Source extract:
━━━━

A number of recommendations have been made to address the problem of irreplicability and irreproducibility in computational modeling. It has been suggested, for example, that all code should be shared (Buckheit and Donoho 1995; Sandve et al. 2013). However, according to a recent survey by Gundersen (see Hutson 2018), this call is largely ignored as only 6% of the 400 algorithms presented at two top AI conferences in the past few years contained the code and only a third had pseudocode, or simplified summaries of the code. Furthermore, Stodden et al. (2018) have recently investigated the effectiveness of a replicational policy adopted by Science in 2011. Since then, the journal requires authors to make the data and code sufficient to replicate their study available to other researchers upon request. Stodden and colleagues selected 204 computational studies published in Science. Out of those, 24 papers (about 12%) provided code and data via external links or supplementary material. Stodden and colleagues contacted the authors of the remaining 180 studies. To start with, 26% of the authors failed to reply altogether while the others often responded evasively—e.g., by asking for reasons, making unfulfilled promises or directing the researchers back to supplementary material. In the end, it was possible to obtain artifacts for only 36% of the papers. Overall, Stodden and colleagues estimated about 25% of the models to be replicable. Their investigation has shown that the requirement to share data on demand after publishing is not being followed. Until recently the policy of Nature journals was similar. Adopted in 2014, the policy demanded that authors explicitly express readiness to share the code and data (“Does your code stand up to scrutiny?” 2018). The situation in computational neuroscience is not much better. According to our survey, 32% of the 242 articles published in three prominent journals from January 1, 2016, to September 26, 2018, contained code (available either in supplementary material or in an open repository).Footnote 1

But sharing code would not by itself solve the problem of model irreplicability. As Crook et al. (2013) point out, it may not be possible to recreate a published result even when the code is available. Causes of this include differences in the version of the computational platform (or its simulator), the compiler, or of shared libraries that are used by either the simulator or the code, or even poor record-keeping on the part of the researcher who published the paper. Therefore, one may be tempted to set the bar even higher. Sandve et al. (2013) propose no fewer than ten rules to ensure model replicability. These rules involve tracking how results were produced, avoiding the manual manipulation of data sets, archiving the exact versions of external programs used, using version control to store custom scripts, recording intermediate results (preferably in standardized formats), noting random seeds for randomized analyses, storing raw data behind plots, connecting textual statements to underlying results and finally providing public access to scripts, runs and results.

━━━━

Data provided:
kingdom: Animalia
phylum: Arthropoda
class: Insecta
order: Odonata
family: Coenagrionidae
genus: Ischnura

━━━━

Given instruction: Continue the passage on replicating computational models, starting after its last sentence.

Result of this task:
It is doubtful whether such guidelines will remedy the situation if not suitably motivated. Before adopting a methodological rule, researchers should understand its purpose and know its possible side-effects. They also need to decide whether the intended aim of adopting a rule is worth pursuing relative to other aims. Otherwise they run the risk of acting at cross purposes. For instance, The Journal of Neuroscience announced in 2010 that it would no longer allow authors to include supplemental material with new manuscripts or host such material on its website (Maunsell 2010). Somewhat surprisingly, the editorial board justified its decision by appeal to the requirement that scientific results must be subject to public scrutiny. The argument was simple. Although initially plausible, the idea of sharing computer code in supplemental material had soon backfired when the reviewers started to require authors to provide code and the authors reacted by providing more and more of it—so much, in fact, that the reviewers were unable to assess the code’s quality. Paradoxically, then, a measure designed to improve model replicability had come into conflict with public controllability of scientific results.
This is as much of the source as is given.